Is there a closed form for $P^{-1}$ where the dependence on $b$ is explicitly seen/tracked?

When $A$ is nilpotent, then we can write the inverse as a finite Neumann series, so I would like to avoid this case and consider more general matrices $A$, possibly invertible as well (e.g. tridiagonal Toeplitz, and so on).
Note that $P=P(b)$ can be rewritten as the product of the two rectangular matrices
\begin{equation}
P = [p_1(A) \,\, \ldots\,\, p_n(A)] \begin{bmatrix} b& & \\ & \ddots & \\ & & b\end{bmatrix},
\end{equation}
where $p_j(A):=A^{n-k}+\sum_{j=1}^{n-k}a_j A^{n-k-j}$ for $j\leqslant n-1$ and $p_n=\text{Id}$, but I am not sure if this could be of any use in further computations.

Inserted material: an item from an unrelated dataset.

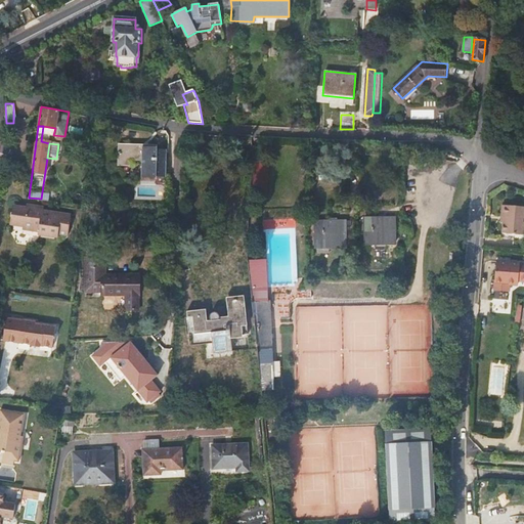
[(141,166),(141,172),(140,184),(156,185),(156,183),(165,183),(166,159),(158,159),(158,157),(143,156),(143,153),(117,153),(116,172),(126,172),(126,165),(141,166)]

 A: Let $B$ be a matrix formed by the columns $[b|Ab|\dots|A^{n-1}b]$. Since $A$ is a zero of $\chi_A(x)$, the matrix $B$ satisfies the identity:
$$AB = BC,$$
where
$$C:=\begin{bmatrix} 
0 & 0 & 0 & \dots & 0 & -a_n\\
1 & 0 & 0 & \dots & 0 & -a_{n-1}\\
0 & 1 & 0 & \dots & 0 & -a_{n-2}\\
\vdots & \vdots & \vdots & \ddots & \vdots & \vdots \\
0 & 0 & 0 & \dots & 0 & -a_2\\
0 & 0 & 0 & \dots & 1 & -a_1
\end{bmatrix}
$$
is the companion matrix of $\chi_A(x)$.
From the definition of $P$, it follows that
$$P = BD$$
with a Hankel matrix
$$D:=\begin{bmatrix} 
a_{n-1} & a_{n-2} & a_{n-3} & \dots & a_1 & 1\\
a_{n-2} & a_{n-3} & a_{n-4} & \dots & 1 & 0\\
a_{n-3} & a_{n-4} & a_{n-5} & \dots & 0 & 0\\
\vdots & \vdots & \vdots & \ddots & \vdots & \vdots \\
a_1 & 1 & 0 & \dots & 0 & 0\\
1 & 0 & 0 & \dots & 0 & 0
\end{bmatrix}.
$$
It can be easily seen that both $D$ and $CD$ are symmetric matrices, implying that
$D^{-1}CD = C^T$.
Combining all together, we have $AP = PC^T$ and thus
$$P^{-1}A = C^TP^{-1},$$
which is a Sylvester equation with respect to $P^{-1}$.
The last equation implies that $P^{-1}$ is formed by rows $v^TA^i$ for $i=0,1,\dots,n-1$, where vector $v^T$ (the first row of $P^{-1}$) is also the last row of $B^{-1}$.